What is enterprise Service risk?

A service risk is a risk that has an impact on service delivery. These risks can include poor infrastructure, human error, or the failure of a critical vendor.

What are the 8 components of COSO ERM?

The eight components of ERM help ensure that you are identifying risks, taking the proper measures to address them, and making sure no issues slip through the cracks. It is important for both financial professionals and non-financial professionals to understand the eight components of ERM. The 8 components of ERM are:

1. Risk assessment

2. Risk response (risk mitigation)

3. Monitor risks and risk responses

4. Report on ERM success

5. Engage the board of directors and key executives in the plan

6. Integrate with existing strategies or processes, where applicable, including IT infrastructure and control activities

7. Incorporate with training and rewards programs, where applicable

8. Ensure continuous improvement in the design and effectiveness of ERM activities.

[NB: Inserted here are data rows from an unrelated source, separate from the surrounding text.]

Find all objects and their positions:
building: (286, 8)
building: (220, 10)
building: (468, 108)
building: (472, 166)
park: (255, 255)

ERM is an established practice among larger corporate entities but has yet to pick up steam among small businesses or sole proprietorships. According to the COSO report, approximately one-third of organizations that have formally established an ERM program are small or medium-sized businesses.

Why it’s important to listen to stakeholders?

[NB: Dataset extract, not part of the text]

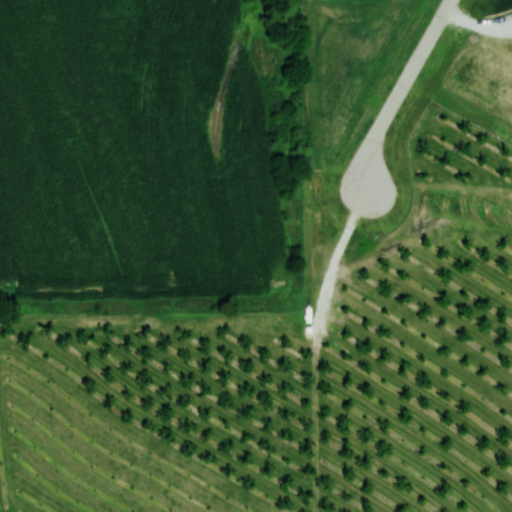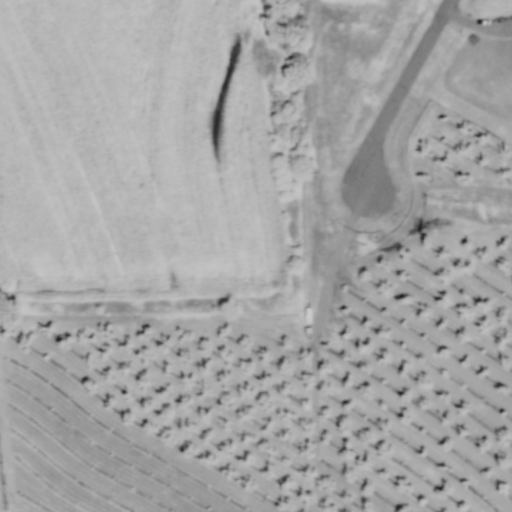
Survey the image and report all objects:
road: (398, 94)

It’s important to listen to all of your key stakeholders, including customers, suppliers, shareholders, and employees. A key reason for doing this is that if you listen to them they’re likely to be more engaged with your business which can help reduce risk. For example, if employees know that you’re listening then they feel more invested in the business and therefore may take fewer risks than they did before.

How do you listen to stakeholders?

Well, the first step is learning what your stakeholder’s risk tolerances are and how they may be impacted. For instance, if you’re a retailer selling large appliances like washing machines and fridges, there could be customer safety issues if you don’t know about or provide clear instructions on how to use it.

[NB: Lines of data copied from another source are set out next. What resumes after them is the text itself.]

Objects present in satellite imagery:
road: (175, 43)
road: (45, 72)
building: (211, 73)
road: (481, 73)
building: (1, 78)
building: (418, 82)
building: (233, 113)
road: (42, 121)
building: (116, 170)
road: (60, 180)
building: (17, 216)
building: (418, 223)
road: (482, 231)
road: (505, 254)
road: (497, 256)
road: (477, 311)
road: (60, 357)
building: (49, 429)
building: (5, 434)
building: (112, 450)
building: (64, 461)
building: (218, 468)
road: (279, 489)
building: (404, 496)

How do you know if your company is under-resourced?

If your company has limited resources, then it’s likely that it doesn’t have the expertise or systems in place to manage risk at an enterprise level. For example, if you’re a small startup business then there may only be one person who knows about data security, or no one who is specifically tasked with assessing and managing risks.

Well, the first step to figuring out if your company is under-resourced is by assessing what risks you’re exposed to.

If you don’t do this then there’s no way for you to know if your company is under-resourced. Plus, the more you know about your company’s risks the easier it is to properly position resources.

Caveats, disclaimers & risk management processes

At ESG | The Report, we believe that we can help make the world a more sustainable place through the power of education. We have covered many topics in this article and want to be clear that any reference to, or mention of  risk maturity model, approach, manage, mitigate, environment, risk reduction of business units, risk severity of business units, functions, oversight, casualty actuarial society, committee, strategic planning, tolerance compared to how to manage financial and data privacy, erm framework, business strategy, business objectives, executive management and risk mitigation activities, personal data, management accountants, decision making, response strategy, different business units, regulatory requirements, establishing context, control framework, business leaders, potential or audit committee in the context of this article is purely for informational purposes and not to be misconstrued as investment advice or an endorsement. Thank you for reading, and we hope that you found this article useful in your quest to understand ESG and sustainable business practices. Long live planet Earth.